What you have to do: Collect every line in the rows that contains the string "Hill", with uppercase and lowercase letters treated as different.

Dataset records:
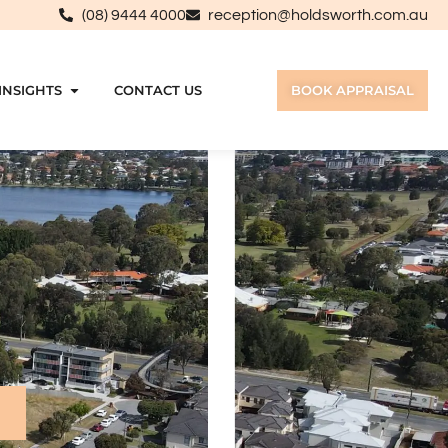
(08) 9444 4000
reception@holdsworth.com.au
INSIGHTS
CONTACT US
BOOK APPRAISAL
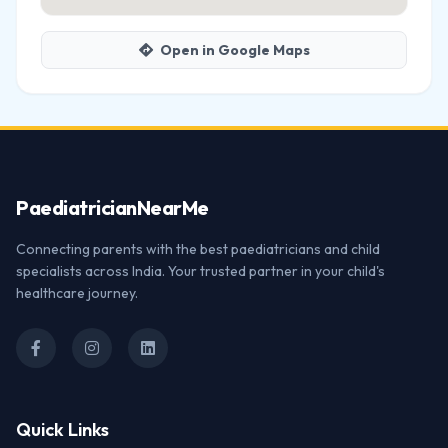
Open in Google Maps
Paediatrician
NearMe
Connecting parents with the best paediatricians and child
specialists across India. Your trusted partner in your child's
healthcare journey.
Quick Links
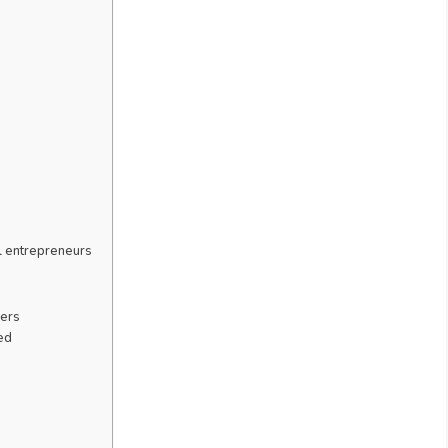
l entrepreneurs
kers
ed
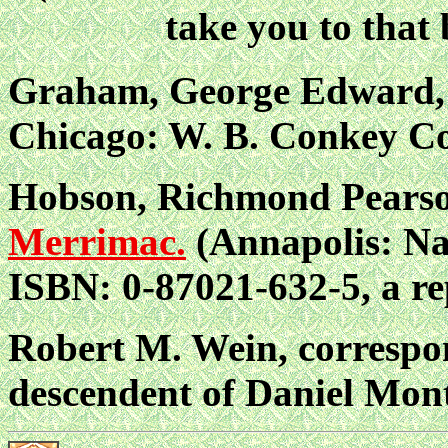
take you to tha
Graham, George Edward, 
Chicago: W. B. Conkey C
Hobson, Richmond Pears
Merrimac.
(Annapolis: Nav
ISBN: 0-87021-632-5, a rep
Robert M. Wein, correspon
descendent of Daniel Mon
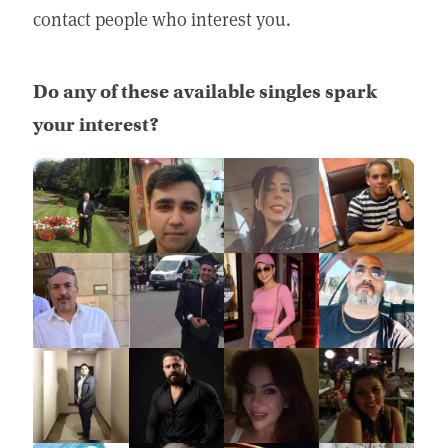
contact people who interest you.
Do any of these available singles spark
your interest?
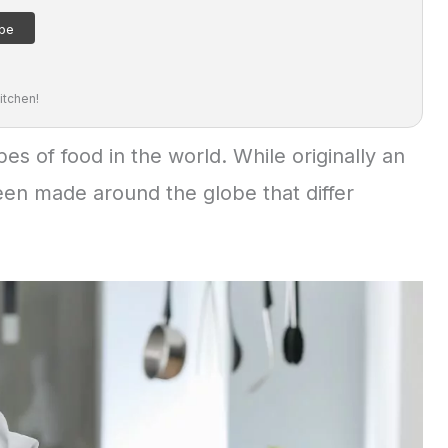
itchen!
es of food in the world. While originally an
been made around the globe that differ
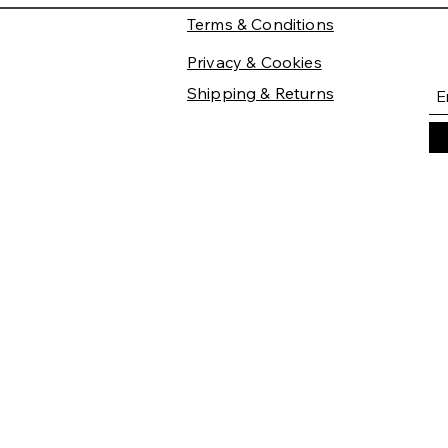
Terms & Conditions
Privacy & Cookies
Shipping & Returns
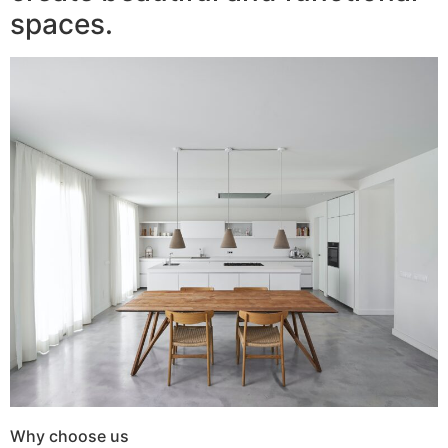
spaces.
Why choose us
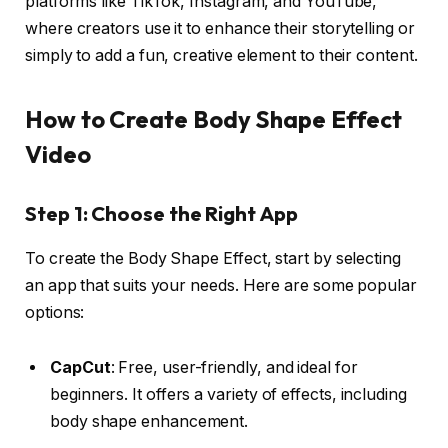
platforms like TikTok, Instagram, and YouTube,
where creators use it to enhance their storytelling or
simply to add a fun, creative element to their content.
How to Create Body Shape Effect
Video
Step 1: Choose the Right App
To create the Body Shape Effect, start by selecting
an app that suits your needs. Here are some popular
options:
CapCut
: Free, user-friendly, and ideal for
beginners. It offers a variety of effects, including
body shape enhancement.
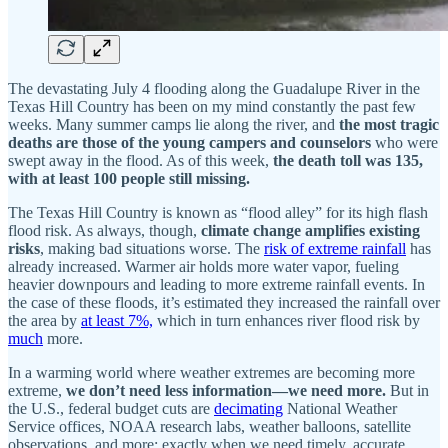
The devastating July 4 flooding along the Guadalupe River in the
Texas Hill Country has been on my mind constantly the past few
weeks. Many summer camps lie along the river, and
the most tragic
deaths are those of the young campers and counselors
who were
swept away in the flood. As of this week,
the death toll was 135,
with at least 100 people still missing.
The Texas Hill Country is known as “flood alley” for its high flash
flood risk. As always, though,
climate change amplifies existing
risks
, making bad situations worse. The
risk of extreme rainfall
has
already increased. Warmer air holds more water vapor, fueling
heavier downpours and leading to more extreme rainfall events. In
the case of these floods, it’s estimated they increased the rainfall over
the area by
at least 7%,
which in turn enhances river flood risk by
much
more.
In a warming world where weather extremes are becoming more
extreme,
we don’t need less information—we need more.
But in
the U.S., federal budget cuts are
decimating
National Weather
Service offices, NOAA research labs, weather balloons, satellite
observations, and more: exactly when we need timely, accurate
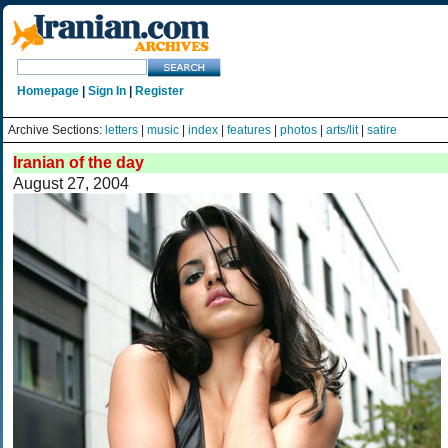
Homepage
|
Sign In
|
Register
Archive Sections:
letters
|
music
|
index
|
features
|
photos
|
arts/lit
|
satire
Iranian of the day
August 27, 2004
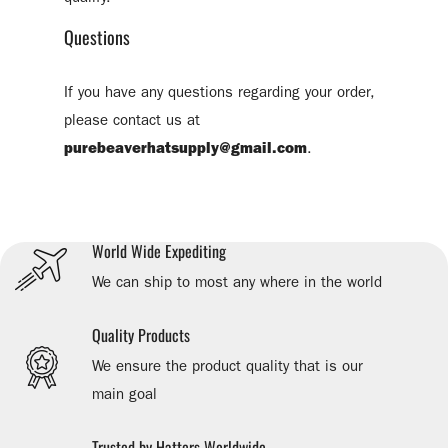
Questions
If you have any questions regarding your order,
please contact us at
purebeaverhatsupply@gmail.com
.
World Wide Expediting
We can ship to most any where in the world
Quality Products
We ensure the product quality that is our
main goal
Trusted by Hatters Worldwide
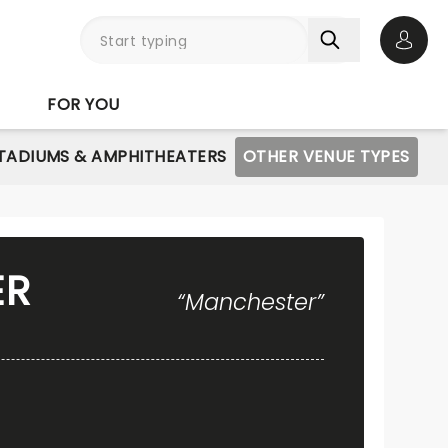
Open 
FOR YOU
STADIUMS & AMPHITHEATERS
OTHER VENUE TYPES
ER
“Manchester”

Exercise response:
Texas Hill Country has been on my mind constantly the past few
The Texas Hill Country is known as “flood alley” for its high flash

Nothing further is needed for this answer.